• **The problem**
I would like the lines below, from the one with "Endsofttech Web Solutions" through the one with "Upload your image", copied exactly and without any pictures.

• **Raw data**
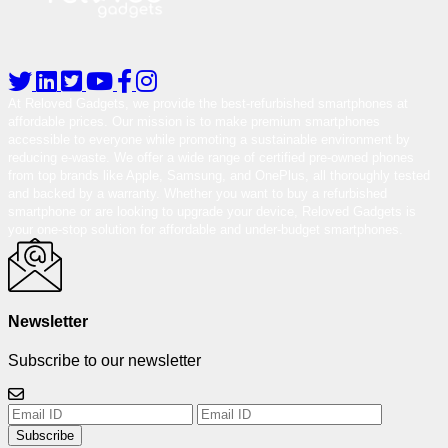
At Reloved Gadgets, we provide the best-refurbished smartphones at
affordable prices. Our mission is to make premium smartphones
accessible to everyone while promoting a sustainable environment by
reducing e-waste. We offer a wide range of certified pre-owned phones
from top brands like Apple, Samsung, and OnePlus, all thoroughly tested
and backed by a warranty. Whether you want to buy a refurbished
smartphone or are looking to upgrade your device, Reloved Gadgets is
your one-stop solution for affordable and under-budget smartphones.
Newsletter
Subscribe to our newsletter
Subscribe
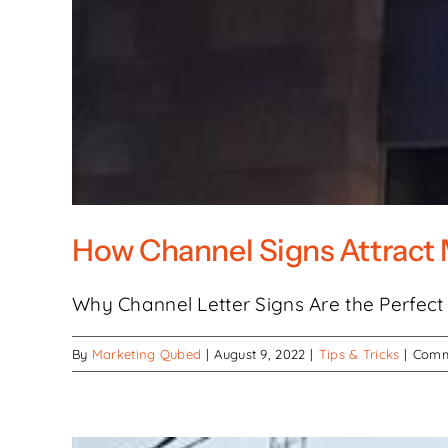
How Channel Signs Attract 
Why Channel Letter Signs Are the Perfect C
By
Marketing Qubed
|
August 9, 2022
|
Tips & Tricks
|
Comm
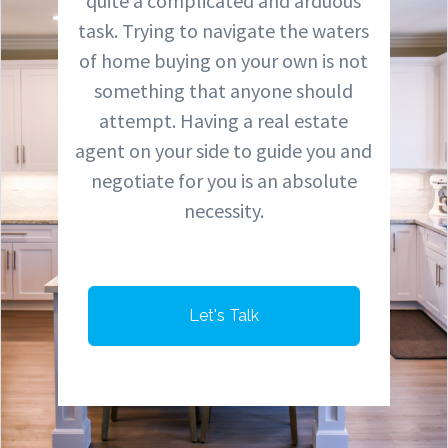
quite a complicated and arduous
task. Trying to navigate the waters
of home buying on your own is not
something that anyone should
attempt. Having a real estate
agent on your side to guide you and
negotiate for you is an absolute
necessity.
Let's Talk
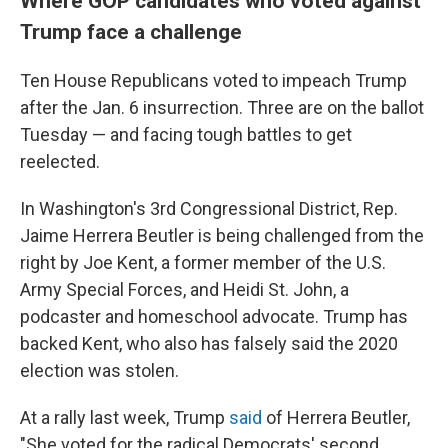
Where GOP candidates who voted against
Trump face a challenge
Ten House Republicans voted to impeach Trump
after the Jan. 6 insurrection. Three are on the ballot
Tuesday — and facing tough battles to get
reelected.
In Washington's 3rd Congressional District, Rep.
Jaime Herrera Beutler is being challenged from the
right by Joe Kent, a former member of the U.S.
Army Special Forces, and Heidi St. John, a
podcaster and homeschool advocate. Trump has
backed Kent, who also has falsely said the 2020
election was stolen.
At a rally last week, Trump
said
of Herrera Beutler,
"She voted for the radical Democrats' second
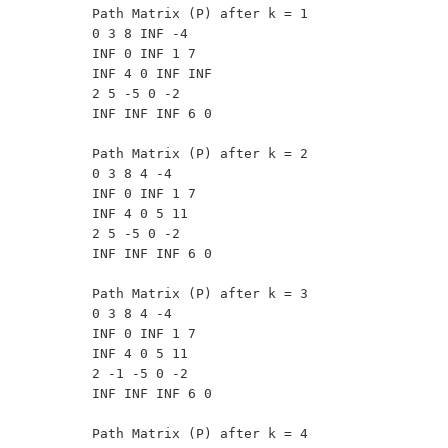
Path Matrix (P) after k = 1

0 3 8 INF -4 

INF 0 INF 1 7 

INF 4 0 INF INF 

2 5 -5 0 -2 

INF INF INF 6 0 

Path Matrix (P) after k = 2

0 3 8 4 -4 

INF 0 INF 1 7 

INF 4 0 5 11 

2 5 -5 0 -2 

INF INF INF 6 0 

Path Matrix (P) after k = 3

0 3 8 4 -4 

INF 0 INF 1 7 

INF 4 0 5 11 

2 -1 -5 0 -2 

INF INF INF 6 0 

Path Matrix (P) after k = 4
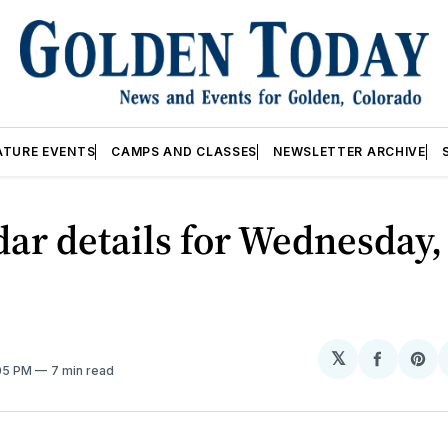
ATURE EVENTS
CAMPS AND CLASSES
NEWSLETTER ARCHIVE
ar details for Wednesday,
𝕏
Share
Sh
:05 PM
7 min read
on
on
Facebo
Pin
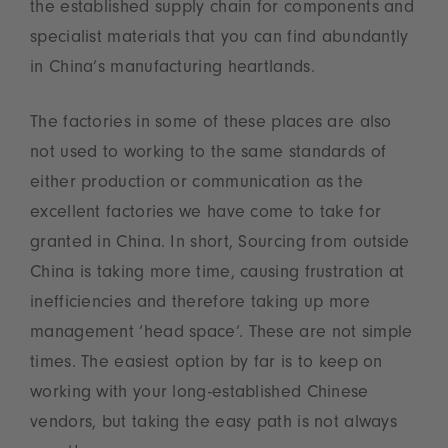
the established supply chain for components and
specialist materials that you can find abundantly
in China’s manufacturing heartlands.
The factories in some of these places are also
not used to working to the same standards of
either production or communication as the
excellent factories we have come to take for
granted in China. In short, Sourcing from outside
China is taking more time, causing frustration at
inefficiencies and therefore taking up more
management ‘head space’. These are not simple
times. The easiest option by far is to keep on
working with your long-established Chinese
vendors, but taking the easy path is not always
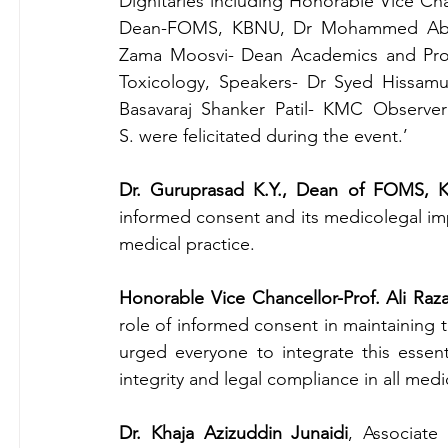
Dignitaries including Honorable Vice Cha
Dean-FOMS, KBNU, Dr Mohammed Abdul
Zama Moosvi- Dean Academics and Prof
Toxicology, Speakers- Dr Syed Hissamud
Basavaraj Shanker Patil- KMC Observe
S.
were felicitated during the event.’
Dr. Guruprasad K.Y., Dean of FOMS,
informed consent and its medicolegal impli
medical practice.
Honorable Vice Chancellor-Prof. Ali Raz
role of informed consent in maintaining 
urged everyone to integrate this essenti
integrity and legal compliance in all medi
Dr. Khaja Azizuddin Junaidi
, Associate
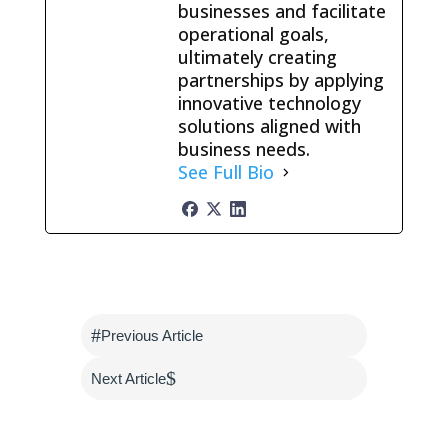
businesses and facilitate
operational goals,
ultimately creating
partnerships by applying
innovative technology
solutions aligned with
business needs.
See Full Bio
#
Previous Article
$
Next Article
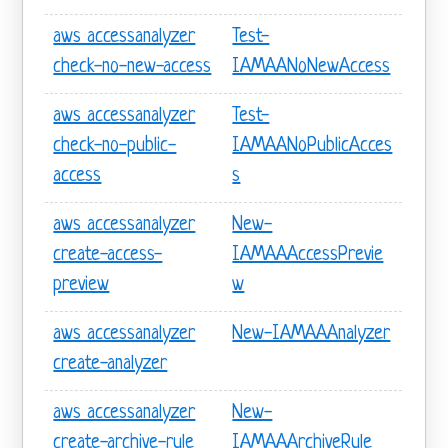
aws accessanalyzer
Test-
check-no-new-access
IAMAANoNewAccess
aws accessanalyzer
Test-
check-no-public-
IAMAANoPublicAcces
access
s
aws accessanalyzer
New-
create-access-
IAMAAAccessPrevie
preview
w
aws accessanalyzer
New-IAMAAAnalyzer
create-analyzer
aws accessanalyzer
New-
create-archive-rule
IAMAAArchiveRule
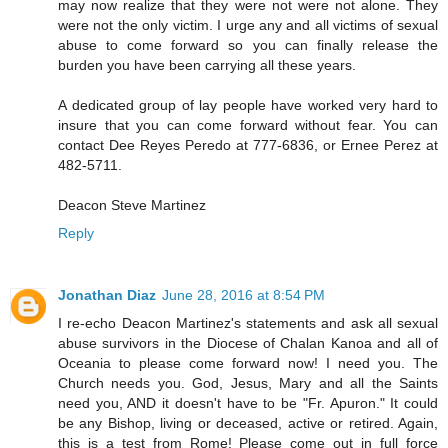
may now realize that they were not were not alone. They
were not the only victim. I urge any and all victims of sexual
abuse to come forward so you can finally release the
burden you have been carrying all these years.
A dedicated group of lay people have worked very hard to
insure that you can come forward without fear. You can
contact Dee Reyes Peredo at 777-6836, or Ernee Perez at
482-5711.
Deacon Steve Martinez
Reply
Jonathan Diaz
June 28, 2016 at 8:54 PM
I re-echo Deacon Martinez's statements and ask all sexual
abuse survivors in the Diocese of Chalan Kanoa and all of
Oceania to please come forward now! I need you. The
Church needs you. God, Jesus, Mary and all the Saints
need you, AND it doesn't have to be "Fr. Apuron." It could
be any Bishop, living or deceased, active or retired. Again,
this is a test from Rome! Please come out in full force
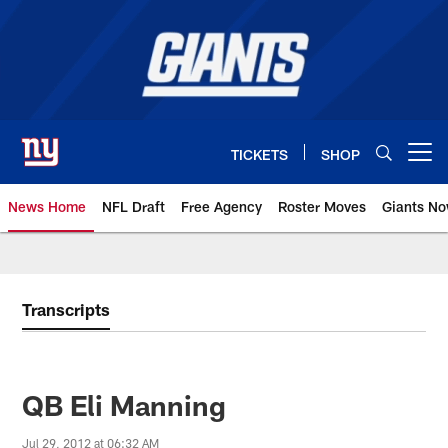
Skip
to
main
content
TICKETS
SHOP
Open menu button
News Home
NFL Draft
Free Agency
Roster Moves
Giants N
Giants News | New York Giants –
Transcripts
QB Eli Manning
Jul 29, 2012 at 06:32 AM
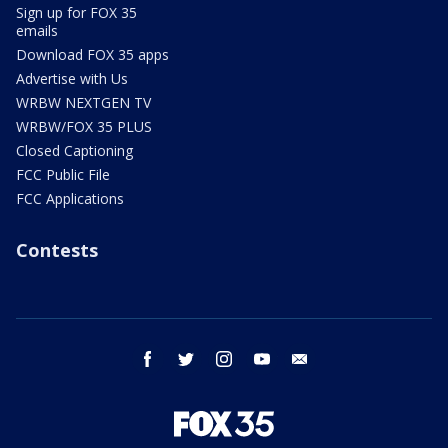
Sign up for FOX 35
emails
Download FOX 35 apps
Advertise with Us
WRBW NEXTGEN TV
WRBW/FOX 35 PLUS
Closed Captioning
FCC Public File
FCC Applications
Contests
facebook
twitter
instagram
youtube
email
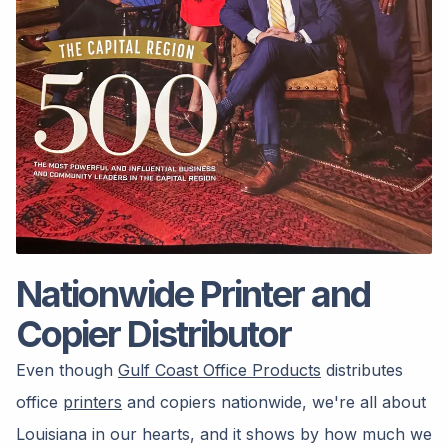
Nationwide Printer and
Copier Distributor
Even though
Gulf Coast Office Products
distributes
office
printers
and copiers nationwide, we're all about
Louisiana in our hearts, and it shows by how much we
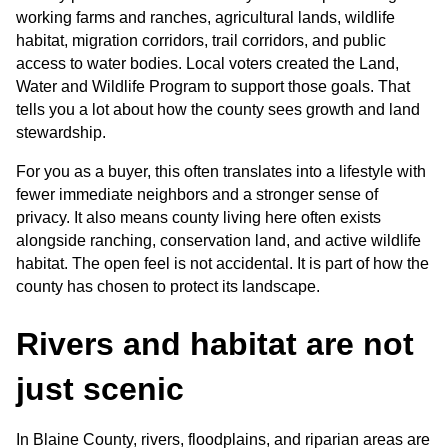
working farms and ranches, agricultural lands, wildlife 
habitat, migration corridors, trail corridors, and public 
access to water bodies. Local voters created the Land, 
Water and Wildlife Program to support those goals. That 
tells you a lot about how the county sees growth and land 
stewardship.
For you as a buyer, this often translates into a lifestyle with 
fewer immediate neighbors and a stronger sense of 
privacy. It also means county living here often exists 
alongside ranching, conservation land, and active wildlife 
habitat. The open feel is not accidental. It is part of how the 
county has chosen to protect its landscape.
Rivers and habitat are not 
just scenic
In Blaine County, rivers, floodplains, and riparian areas are 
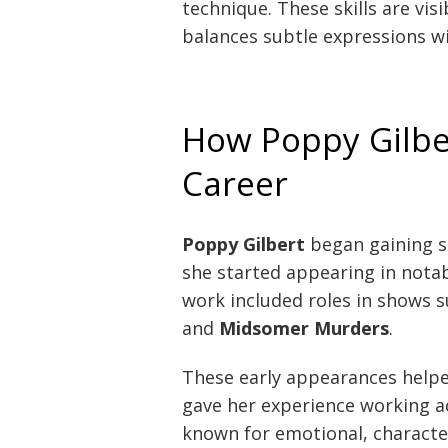
technique. These skills are vis
balances subtle expressions wi
How Poppy Gilber
Career
Poppy Gilbert
began gaining s
she started appearing in notab
work included roles in shows 
and
Midsomer Murders
.
These early appearances helpe
gave her experience working a
known for emotional, character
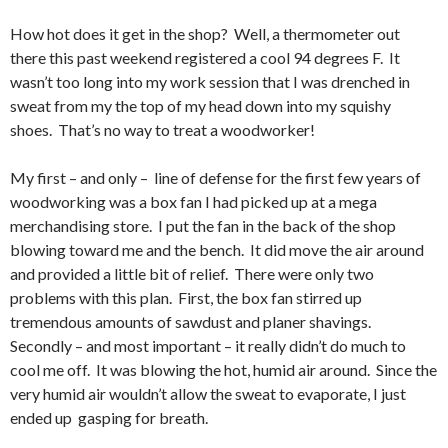
How hot does it get in the shop? Well, a thermometer out
there this past weekend registered a cool 94 degrees F. It
wasn’t too long into my work session that I was drenched in
sweat from my the top of my head down into my squishy
shoes. That’s no way to treat a woodworker!
My first – and only – line of defense for the first few years of
woodworking was a box fan I had picked up at a mega
merchandising store. I put the fan in the back of the shop
blowing toward me and the bench. It did move the air around
and provided a little bit of relief. There were only two
problems with this plan. First, the box fan stirred up
tremendous amounts of sawdust and planer shavings.
Secondly – and most important – it really didn’t do much to
cool me off. It was blowing the hot, humid air around. Since the
very humid air wouldn’t allow the sweat to evaporate, I just
ended up gasping for breath.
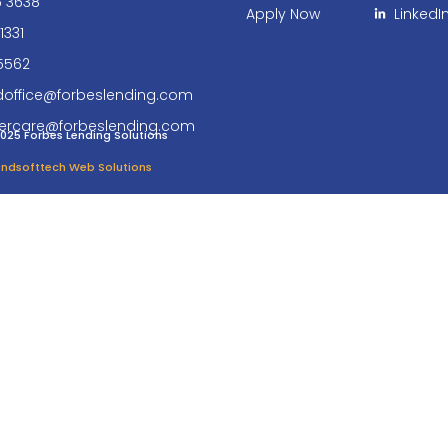
6 3638
Apply Now
LinkedI
1331
5562
doffice@forbeslending.com
ercare@forbeslending.com
025 Forbes Lending Solutions
 Endsofttech Web Solutions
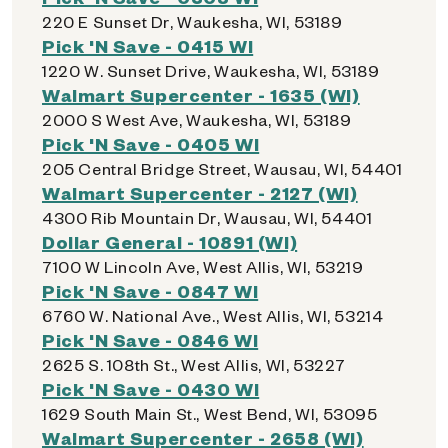
220 E Sunset Dr, Waukesha, WI, 53189
Pick 'N Save - 0415 WI
1220 W. Sunset Drive, Waukesha, WI, 53189
Walmart Supercenter - 1635 (WI)
2000 S West Ave, Waukesha, WI, 53189
Pick 'N Save - 0405 WI
205 Central Bridge Street, Wausau, WI, 54401
Walmart Supercenter - 2127 (WI)
4300 Rib Mountain Dr, Wausau, WI, 54401
Dollar General - 10891 (WI)
7100 W Lincoln Ave, West Allis, WI, 53219
Pick 'N Save - 0847 WI
6760 W. National Ave., West Allis, WI, 53214
Pick 'N Save - 0846 WI
2625 S. 108th St., West Allis, WI, 53227
Pick 'N Save - 0430 WI
1629 South Main St., West Bend, WI, 53095
Walmart Supercenter - 2658 (WI)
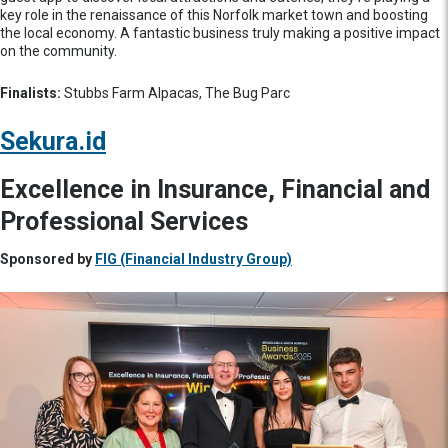
key role in the renaissance of this Norfolk market town and boosting
the local economy. A fantastic business truly making a positive impact
on the community.
Finalists:
Stubbs Farm Alpacas, The Bug Parc
Sekura.id
Excellence in Insurance, Financial and
Professional Services
Sponsored by
FIG (Financial Industry Group)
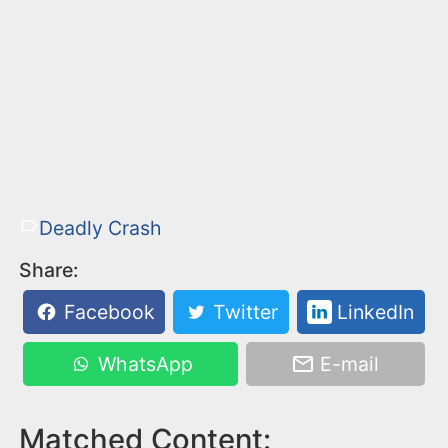
Deadly Crash
Share:
Facebook
Twitter
LinkedIn
WhatsApp
E-mail
Matched Content:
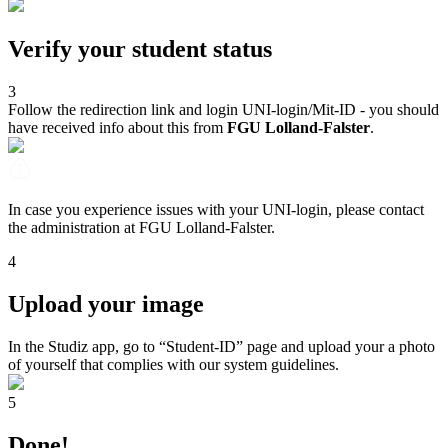
Verify your student status
3
Follow the redirection link and login UNI-login/Mit-ID - you should
have received info about this from
FGU Lolland-Falster
.
In case you experience issues with your UNI-login, please contact
the administration at FGU Lolland-Falster.
4
Upload your image
In the Studiz app, go to “Student-ID” page and upload your a photo
of yourself that complies with our system guidelines.
5
Done!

• **Answer to this task**
 Endsofttech Web Solutions
220 E Sunset Dr, Waukesha, WI, 53189
Pick 'N Save - 0415 WI
1220 W. Sunset Drive, Waukesha, WI, 53189
Walmart Supercenter - 1635 (WI)
2000 S West Ave, Waukesha, WI, 53189
Pick 'N Save - 0405 WI
205 Central Bridge Street, Wausau, WI, 54401
Walmart Supercenter - 2127 (WI)
4300 Rib Mountain Dr, Wausau, WI, 54401
Dollar General - 10891 (WI)
7100 W Lincoln Ave, West Allis, WI, 53219
Pick 'N Save - 0847 WI
6760 W. National Ave., West Allis, WI, 53214
Pick 'N Save - 0846 WI
2625 S. 108th St., West Allis, WI, 53227
Pick 'N Save - 0430 WI
1629 South Main St., West Bend, WI, 53095
Walmart Supercenter - 2658 (WI)
key role in the renaissance of this Norfolk market town and boosting
the local economy. A fantastic business truly making a positive impact
on the community.
Finalists:
Stubbs Farm Alpacas, The Bug Parc
Sekura.id
Excellence in Insurance, Financial and
Professional Services
Sponsored by
FIG (Financial Industry Group)
Deadly Crash
Share:
Facebook
Twitter
LinkedIn
WhatsApp
E-mail
Matched Content:
Verify your student status
3
Follow the redirection link and login UNI-login/Mit-ID - you should
have received info about this from
FGU Lolland-Falster
.
In case you experience issues with your UNI-login, please contact
the administration at FGU Lolland-Falster.
4
Upload your image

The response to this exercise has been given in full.